Following through on a promise from last year's State of the Union speech to try to help create well-paying U.S. jobs, President Barack Obama on Wednesday announced a new public-private manufacturing hub in North Carolina to develop next-generation power electronics.
Obama's announcement was meant to give manufacturing a boost in a state that has taken hits during the recession. "We're not going to turn things around overnight. A lot of jobs were lost in the textile industry and furniture making," he told 2,000 people gathered in an arena at North Carolina State University, in Raleigh.
But he expressed optimism about the prospects for change. "This can be a breakthrough year for America," he said. "The pieces are all there to start bringing back more of the jobs that we've lost over the past decade."
Obama's quick stop in North Carolina comes after the government reported last Friday that employers added just 74,000 jobs in December. The report raised fresh concerns about the pace of the economic recovery.

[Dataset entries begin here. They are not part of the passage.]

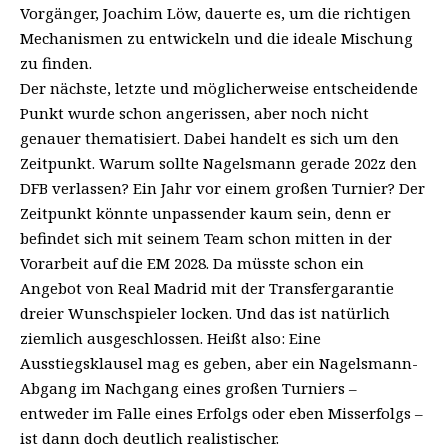
Vorgänger, Joachim Löw, dauerte es, um die richtigen
Mechanismen zu entwickeln und die ideale Mischung
zu finden.
Der nächste, letzte und möglicherweise entscheidende
Punkt wurde schon angerissen, aber noch nicht
genauer thematisiert. Dabei handelt es sich um den
Zeitpunkt. Warum sollte Nagelsmann gerade 202z den
DFB verlassen? Ein Jahr vor einem großen Turnier? Der
Zeitpunkt könnte unpassender kaum sein, denn er
befindet sich mit seinem Team schon mitten in der
Vorarbeit auf die EM 2028. Da müsste schon ein
Angebot von Real Madrid mit der Transfergarantie
dreier Wunschspieler locken. Und das ist natürlich
ziemlich ausgeschlossen. Heißt also: Eine
Ausstiegsklausel mag es geben, aber ein Nagelsmann-
Abgang im Nachgang eines großen Turniers –
entweder im Falle eines Erfolgs oder eben Misserfolgs –
ist dann doch deutlich realistischer.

The unemployment rate also fell three-tenths of a percentage point, from 7 percent to 6.7 percent, its lowest level in more than five years, largely because a wave of job seekers had given up looking for work. That meant the government no longer counted them as unemployed.
The White House says that since the end of the recession, manufacturing has grown at the fastest pace in more than a decade, with more than half a million jobs added in the past four years. The figure includes the addition of about 80,000 jobs in just the past five months. "Manufacturing is a bright spot in this economy," Obama said.
The president used the occasion to push Congress to reinstate long-term unemployment benefits. The program expired late last month and immediately cut off financial aid for more than 1.3 million people who have exhausted their state-paid unemployment benefits. Votes in the Senate Tuesday on a pair of Democratic-drafted proposals to reinstate the program fell short of the tally needed for passage.
"Where I can act on my own, without Congress, I'm going to do so. And today I'm here to act," Obama said to applause.
The new manufacturing institute will focus on developing the next generation of energy-efficient, high-power electronic chips and devices that will be used to help make products such as motors, consumer electronics and other devices that support the power grid. It's being steered by a consortium of 18 businesses and six universities, led by North Carolina State University.
Obama said his administration will announce two other innovation hubs in the coming weeks — one focusing on digital design and the other on lightweight metals. The program is being funded with $200 million in existing federal money.
Before his speech in Raleigh, Obama toured Vacon, a member of the consortium in nearby Durham that manufactures drives to make electric motors more energy-efficient by controlling their speed. "That means, ultimately, energy savings that we can spread across the entire economy," Obama told reporters as he toured the company in shirtsleeves.
While the economy was the reason for the president's trip, the visit wasn't without a dose of political drama.
Kay Hagan, the state's Democratic U.S. senator, did not plan to join Obama, as lawmakers often do when a president visits their turf. Her office said she would not be there because the Senate is in session, an explanation Republicans weren't buying. The GOP hopes unhappiness with Obama's health care law and Hagan's support for it will help topple her in November and help the party take back the Senate.
Hagan's decision has raised questions about whether Obama has become a liability for vulnerable Democrats facing re-election. But Obama praised her at the top of his speech, and she was likely to see him in the evening back at the White House for a private meeting with Senate Democrats.